» **Work task**:
For the material that follows, return exactly the lines from the one with "СПОРТ И ФИТНЕС" through the one with "КРАСНОТУРЬИНСК", both ends included.
START Data section
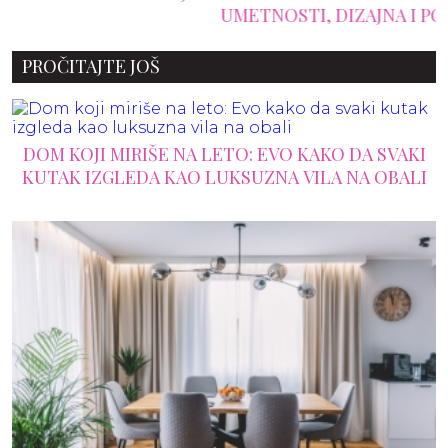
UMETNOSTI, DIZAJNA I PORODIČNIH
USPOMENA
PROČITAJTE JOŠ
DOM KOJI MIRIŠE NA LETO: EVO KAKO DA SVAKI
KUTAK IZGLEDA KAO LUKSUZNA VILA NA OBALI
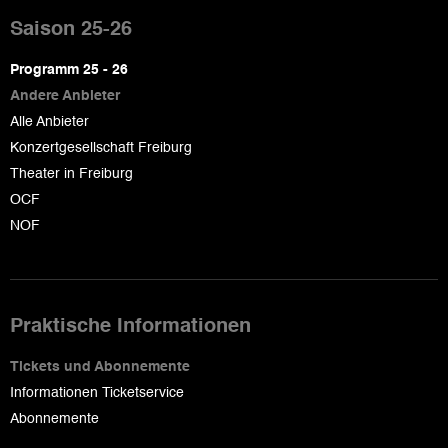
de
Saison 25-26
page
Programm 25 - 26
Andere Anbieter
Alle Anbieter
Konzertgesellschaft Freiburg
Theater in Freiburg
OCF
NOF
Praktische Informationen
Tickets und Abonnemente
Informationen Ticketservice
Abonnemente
END Data section
START Data section
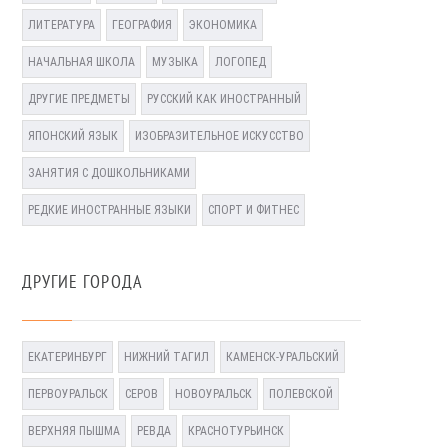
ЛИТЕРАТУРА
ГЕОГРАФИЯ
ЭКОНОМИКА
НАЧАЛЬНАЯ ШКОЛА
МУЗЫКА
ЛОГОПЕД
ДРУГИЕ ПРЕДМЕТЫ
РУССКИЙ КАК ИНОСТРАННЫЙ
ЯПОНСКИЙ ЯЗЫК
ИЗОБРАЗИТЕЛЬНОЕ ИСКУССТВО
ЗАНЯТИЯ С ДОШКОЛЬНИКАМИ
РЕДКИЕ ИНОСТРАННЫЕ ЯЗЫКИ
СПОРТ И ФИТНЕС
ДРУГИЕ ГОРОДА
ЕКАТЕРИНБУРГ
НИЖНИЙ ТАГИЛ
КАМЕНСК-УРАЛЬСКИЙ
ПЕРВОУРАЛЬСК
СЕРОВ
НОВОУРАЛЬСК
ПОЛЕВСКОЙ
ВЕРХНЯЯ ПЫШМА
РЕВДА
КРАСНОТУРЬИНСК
END Data section
» **Task answer**:
СПОРТ И ФИТНЕС
ДРУГИЕ ГОРОДА
ЕКАТЕРИНБУРГ
НИЖНИЙ ТАГИЛ
КАМЕНСК-УРАЛЬСКИЙ
ПЕРВОУРАЛЬСК
СЕРОВ
НОВОУРАЛЬСК
ПОЛЕВСКОЙ
ВЕРХНЯЯ ПЫШМА
РЕВДА
КРАСНОТУРЬИНСК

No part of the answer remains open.